My grandfather died when I was a small boy, and my grandmother started staying with us for about six months every year. She lived in a room that doubled as my father's office, which we referred to as "the back room." She carried with her a powerful aroma. I don't know what kind of perfume she used, but it was the double-barreled, ninety-proof, knockdown, render-the-victim-unconscious, moose-killing variety. She kept it in a huge atomizer and applied it frequently and liberally. It was almost impossible to go into her bridesmaid dresses room and remain breathing for any length of time. When she would leave the house to go spend six months with my Aunt Lillian, my mother and sisters would throw open all the windows, strip the bed, and take out the curtains and rugs. Then they would spend several days washing and airing things out, trying frantically to make the pungent odor go away.This, then, was my grandmother at the time of the infamous pea incident.It took place at the Biltmore Hotel, which, to my eight-year-old mind, was just about the fancies place to eat in all of Providence. My grandmother, my mother, and I were having lunch after a morning spent shopping. I grandly ordered a salisbury steak, confident in the knowledge that beneath that fancy name was a good old hamburger with gravy. When brought to the table, it was accompanied by a plate of peas.I do not like peas now. I did not like peas then. I have always hated peas. It is a complete mystery to me why anyone would voluntarily eat peas. I did not eat them at home. I did not eat them at restaurants.

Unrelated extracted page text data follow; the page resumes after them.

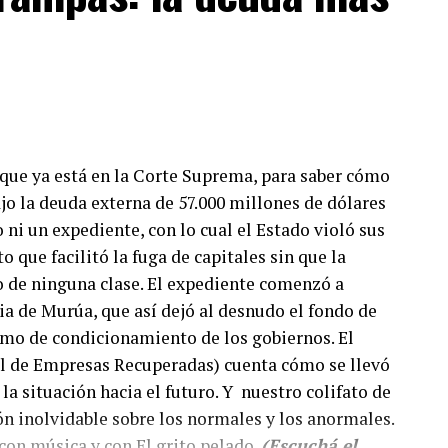
a que ya está en la Corte Suprema, para saber cómo
ajo la deuda externa de 57.000 millones de dólares
o ni un expediente, con lo cual el Estado violó sus
que facilitó la fuga de capitales sin que la
o de ninguna clase. El expediente comenzó a
a de Murúa, que así dejó al desnudo el fondo de
mo de condicionamiento de los gobiernos. El
 de Empresas Recuperadas) cuenta cómo se llevó
la situación hacia el futuro. Y nuestro colifato de
ón inolvidable sobre los normales y los anormales.
on música y con El grito pelado.
(Escuchá el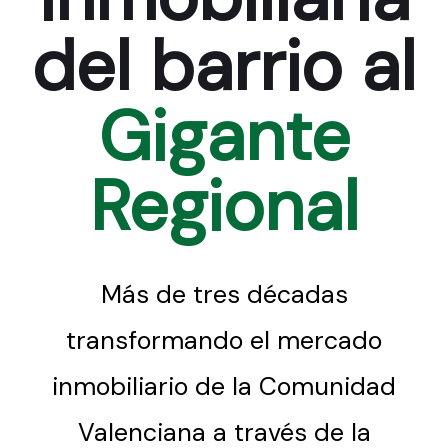
del barrio al
Gigante
Regional
Más de tres décadas
transformando el mercado
inmobiliario de la Comunidad
Valenciana a través de la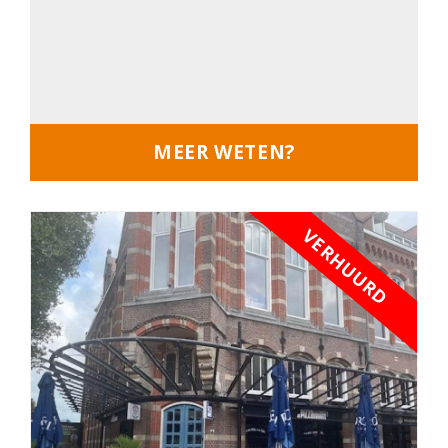
MEER WETEN?
VERHUURD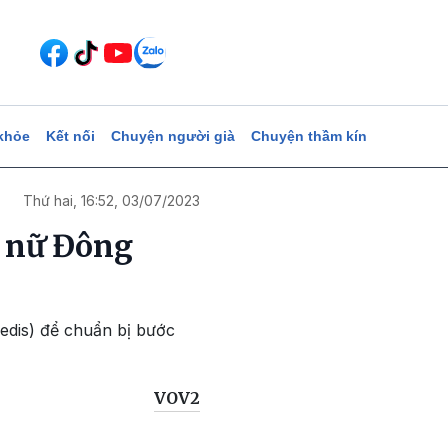
khỏe
Kết nối
Chuyện người già
Chuyện thầm kín
Thứ hai, 16:52, 03/07/2023
9 nữ Đông
nedis) để chuẩn bị bước
VOV2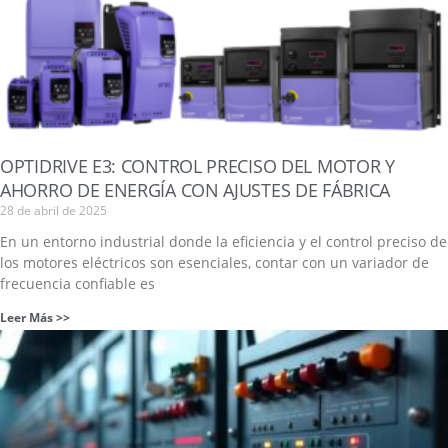
OPTIDRIVE E3: CONTROL PRECISO DEL MOTOR Y
AHORRO DE ENERGÍA CON AJUSTES DE FÁBRICA
28 de abril de 2025
En un entorno industrial donde la eficiencia y el control preciso de
los motores eléctricos son esenciales, contar con un variador de
frecuencia confiable es
Leer Más >>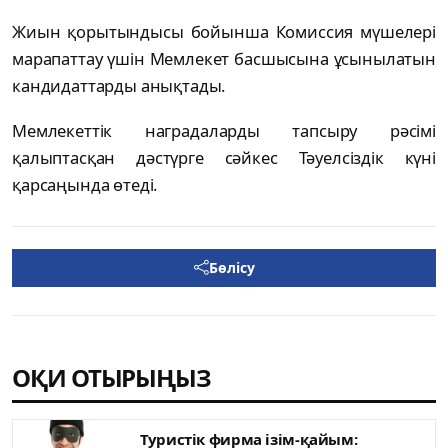
Жиын қорытындысы бойынша Комиссия мүшелері
марапаттау үшін Мемлекет басшысына ұсынылатын
кандидаттарды анықтады.
Мемлекеттік наградаларды тапсыру рәсімі
қалыптасқан дәстүрге сәйкес Тәуелсіздік күні
қарсаңында өтеді.
Бөлісу
ОҚИ ОТЫРЫҢЫЗ
Туристік фирма ізім-қайым: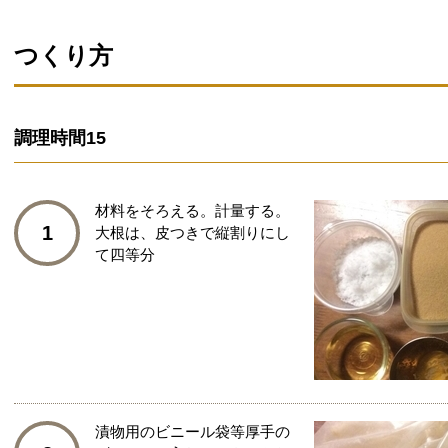
つくり方
調理時間
15
材料をそろえる。計量する。
1
大根は、皮つきで縦割りにし
て四等分
漬物用のビニール袋等厚手の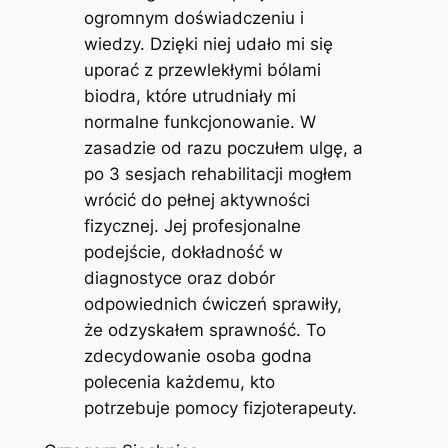
ogromnym doświadczeniu i
wiedzy. Dzięki niej udało mi się
uporać z przewlekłymi bólami
biodra, które utrudniały mi
normalne funkcjonowanie. W
zasadzie od razu poczułem ulgę, a
po 3 sesjach rehabilitacji mogłem
wrócić do pełnej aktywności
fizycznej. Jej profesjonalne
podejście, dokładność w
diagnostyce oraz dobór
odpowiednich ćwiczeń sprawiły,
że odzyskałem sprawność. To
zdecydowanie osoba godna
polecenia każdemu, kto
potrzebuje pomocy fizjoterapeuty.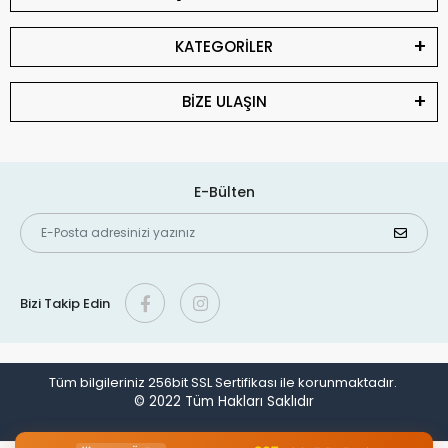
KATEGORİLER
BİZE ULAŞIN
E-Bülten
Bizi Takip Edin
Tüm bilgileriniz 256bit SSL Sertifikası ile korunmaktadır.
© 2022
Tüm Hakları Saklıdır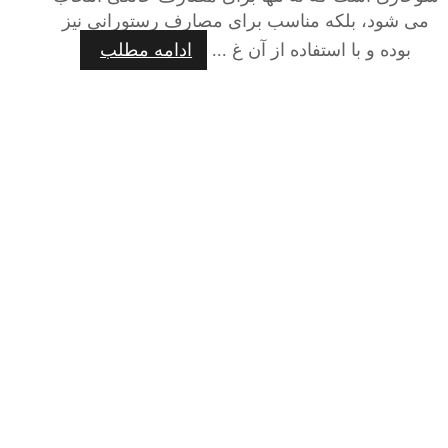
می شود، بلکه مناسب برای مصارف رستورانی نیز
بوده و با استفاده از آن غ ...
ادامه مطلب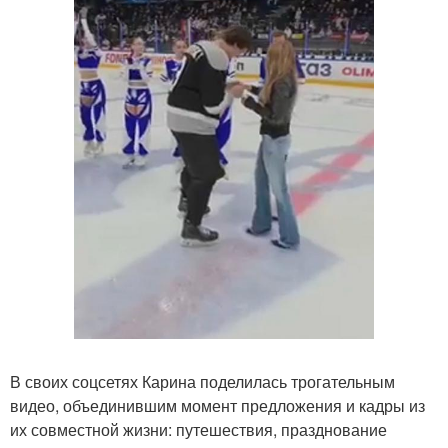
В своих соцсетях Карина поделилась трогательным
видео, объединившим момент предложения и кадры из
их совместной жизни: путешествия, празднование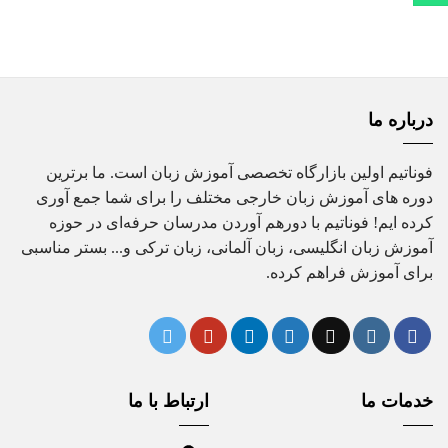
بو
ا
درباره ما
فوناتیم اولین بازارگاه تخصصی آموزش زبان است. ما برترین
دوره های آموزش زبان خارجی مختلف را برای شما جمع آوری
کرده ایم! فوناتیم با دورهم آوردن مدرسان حرفه‌ای در حوزه
آموزش زبان انگلیسی، زبان آلمانی، زبان ترکی و... بستر مناسبی
برای آموزش فراهم کرده.
خدمات ما
ارتباط با ما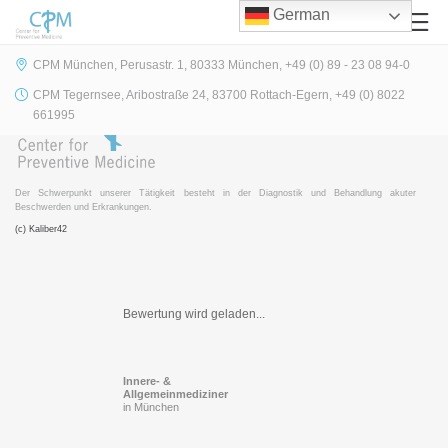
German
CPM München, Perusastr. 1, 80333 München, +49 (0) 89 - 23 08 94-0
CPM Tegernsee, Aribostraße 24, 83700 Rottach-Egern, +49 (0) 8022
661995
Der Schwerpunkt unserer Tätigkeit besteht in der Diagnostik und Behandlung akuter
Beschwerden und Erkrankungen.
(c) Kaliber42
Bewertung wird geladen...
Innere- &
Allgemeinmediziner
in München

And I certainly was not about to eat them now.Eat your peas," my grandmother said."Mother," said my evening dresses mother in her warning voice. "He doesn't like peas. Leave him alone.My grandmother did not reply, but there was a glint in her eye and a grim set to her jaw that signaled she was not going to be thwarted. She leaned in my direction, looked me in the eye, and uttered the fateful words that changed my life: "I'll pay you five dollars if you eat those peas.